Licciardello v McPherson
[2012] ACTSC 31
•February 13, 2012
ALFIO LICCIARDELLO v CRAIG MCPHERSON
[2012] ACTSC 31 (13 February 2012)
CRIMINAL LAW – appeal against conviction where plea of guilty – appeal by rehearing – driver licence suspension – driver licence disqualification – offence unable to be proved – facts may have sustained different offence – R v Forde [1923] 2 KB 400 applied – convictions and sentence set aside
Magistrates Court Act 1930 (ACT), pt 3.10, div 3.10.2, ss 207, 208(1), 214
Road Transport (Driver Licensing) Act 1999 (ACT), ss 31, 32, 41
Motor Traffic Act 1936 (ACT)
Legislation Act 2001 (ACT), s 192(2)
Campbell v Fortey (1987) 24 A Crim R 386
Theodorelos v Nexus Projects Pty Ltd [2009] ACTSC 149
Travini v Starczewski (2009) 169 ACTR 1
R v Forde [1923] 2 KB 400
R v Coffey (2003) 6 VR 543
DPP v Greene (2003) 58 NSWLR 252
Wade v Evans (2003) 180 FLR 290
Lynch v Hargrave [1971] VR 99
EX TEMPORE JUDGMENT
ON APPEAL FROM A MAGISTRATE OF THE MAGISTRATES COURT OF THE AUSTRALIAN CAPITAL TERRITORY
No. SCA 85 of 2010
Judge: Refshauge J
Supreme Court of the ACT
Date: 13 February 2012
IN THE SUPREME COURT OF THE )
) No. SCA 85 of 2011
AUSTRALIAN CAPITAL TERRITORY )
ON APPEAL FROM A MAGISTRATE OF THE MAGISTRATES COURT OF THE AUSTRALIAN CAPITAL TERRITORY
BETWEEN: ALFIO LICCIARDELLO
Appellant
AND:CRAIG MCPHERSON
Respondent
ORDER
Judge: Refshauge J
Date: 13 February 2012
Place: Canberra
THE COURT ORDERS THAT:
The appeal be upheld.
The conviction and sentence imposed in the Magistrates Court on 11 October 2006 for the charge of driving whilst Mr Licciardello’s driver licence was suspended be set aside.
The disqualification from obtaining or holding a driver licence for two years made on 11 October 2006 be set aside.
The conviction and sentence imposed on 22 June 2007 for driving whilst disqualified from obtaining or holding a licence for two years from that date be set aside.
The breach of the Good Behaviour Order made on 11 October 2006 (incorrectly stated in the record as a breach of the recognizance), and the resentencing that was occasioned on that case be set aside.
The convictions and sentence imposed, on 8 November 2007, for driving whilst disqualified from obtaining or holding a licence, including the disqualification from holding and obtaining a licence for two years cumulative upon the earlier disqualification (set aside above) be set aside.

- [Exercise instructions]
1. In the Licciardello v McPherson judgment, on what date did the Magistrates Court impose the conviction and sentence for driving while the driver licence was suspended?
2. Carry on writing the Licciardello v McPherson judgment from the point where it stops.
You won't need the rows for anything.

- [Record extracts]

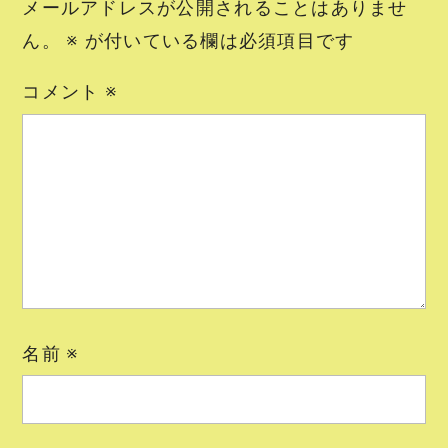
メールアドレスが公開されることはありませ
ん。
※
が付いている欄は必須項目です
コメント
※
名前
※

- [Task-by-task results]
1. 11 October 2006.

2.
The finding of breach of Good Behaviour Order and the resentencing for that Good Behaviour Order on 8 November 2007 be set aside.
AND THE COURT DECLARES THAT:
Mr Licciardello’s licence suspension on 11 May 1990 ended when his licence expired on 6 July 1994, and as at 13 February 2012, Mr Licciardello is neither a person whose driver licence has been suspended nor a person whose driver licence has been disqualified.
In this unusual appeal, the appellant, Alfio Licciardello, seeks to appeal against three convictions and sentences; the first entered and imposed on 11 October 2006. Although he is well outside the time during which such an appeal could ordinarily be brought, he has secured leave to appeal by order of Master Harper made on 7 October 2011.
The other two sentences involved similar offences to the offence for which the 2006 sentence was imposed and, as a consequence, need to be revisited. The situation is relatively straightforward, though there are some complications, especially in how the results of the appeal should be ordered.
Appeal from the Magistrates Court.
Part 3.10 of the Magistrates Court Act 1930 (ACT) (the Act) regulates appeals to the Supreme Court from decisions of a Magistrate, being, of course, a decision of the Magistrates Court. Section 207 of the Act gives this court jurisdiction to entertain appeals to which, relevantly, div 3.10.2 applies. This is now an appeal under s 208(1)(b) of the Act, which occurs in div 3.10.2.
Although the sentences are also challenged, if the convictions are set aside then the sentences also fall. Section 214 sets out the provisions relating to such appeals; it is not necessary for me to set out that section in full here.
Such an appeal is by way of a rehearing: Campbell v Fortey (1987) 24 A Crim R 386 at 388–90. An appeal by way of rehearing, as I said in Theodorelos v Nexus Projects Pty Ltd [2009] ACTSC 149 at [78],
is also one where the appeal court must determine whether the decision of the body from which the appeal is taken is wrong, by that body falling into error of law, making a finding of fact that is clearly wrong or exercising a discretion on a wrong principle or in a way that is clearly wrong.
In effect, Mr Licciardello is appealing against convictions and sentences imposed when he pleaded guilty. A person who pleads guilty in the Magistrates Court may appeal against the conviction. I set out the authorities from the United Kingdom and each State and Territory in Australia in Travini v Starczewski (2009) 169 ACTR 1 at 9; [38].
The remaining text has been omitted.